- _SOURCE RECORDS_:
== Segment start ==

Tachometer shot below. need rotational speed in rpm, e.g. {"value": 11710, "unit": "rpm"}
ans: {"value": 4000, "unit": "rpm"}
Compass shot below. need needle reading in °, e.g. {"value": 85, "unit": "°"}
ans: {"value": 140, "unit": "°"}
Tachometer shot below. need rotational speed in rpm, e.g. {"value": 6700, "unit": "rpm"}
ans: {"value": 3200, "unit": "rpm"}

== Segment end ==
== Segment start ==

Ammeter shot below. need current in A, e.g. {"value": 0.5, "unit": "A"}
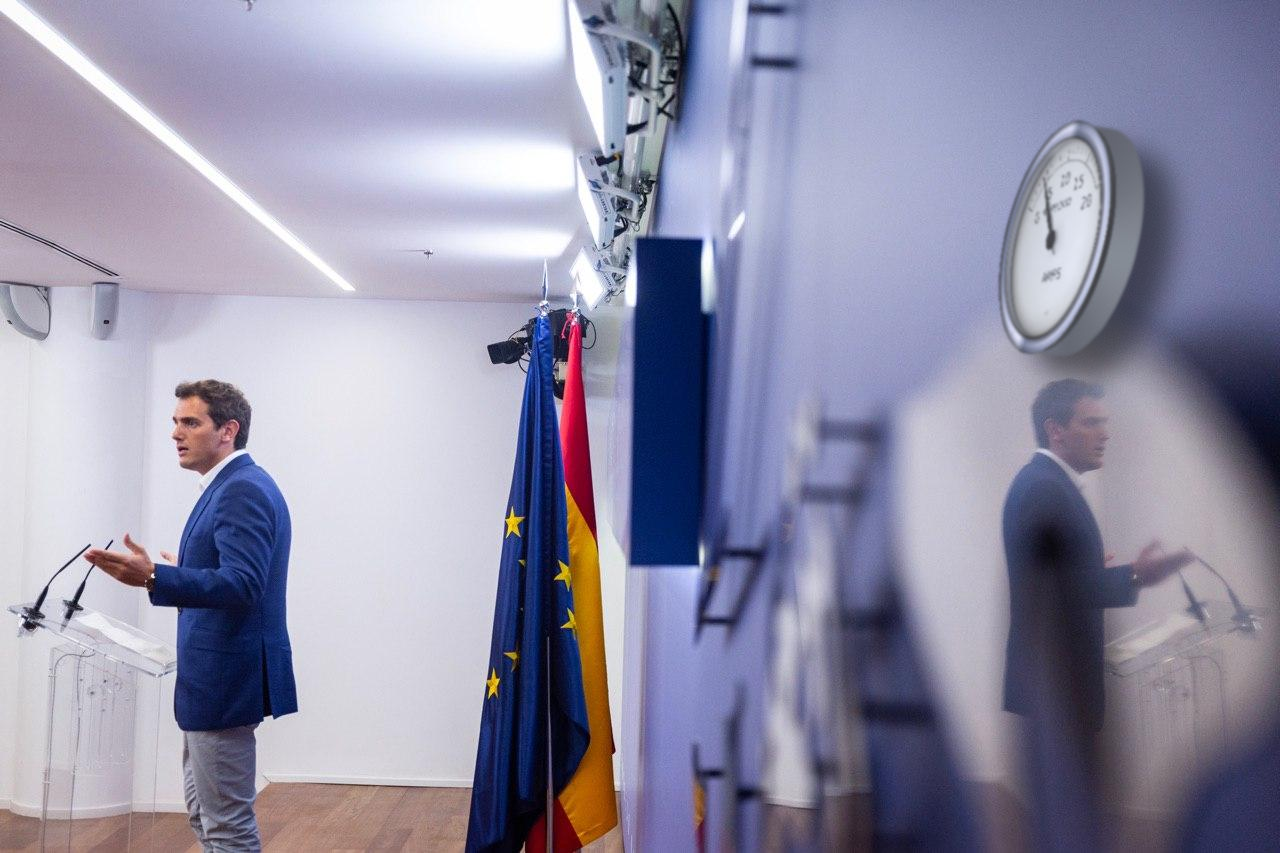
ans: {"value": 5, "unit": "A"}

== Segment end ==

- _EXERCISE INSTRUCTIONS_: Gather every line of the data that contains the string "shot" and copy each one out.

- _ANSWER SECTION_:
Tachometer shot below. need rotational speed in rpm, e.g. {"value": 11710, "unit": "rpm"}
Compass shot below. need needle reading in °, e.g. {"value": 85, "unit": "°"}
Tachometer shot below. need rotational speed in rpm, e.g. {"value": 6700, "unit": "rpm"}
Ammeter shot below. need current in A, e.g. {"value": 0.5, "unit": "A"}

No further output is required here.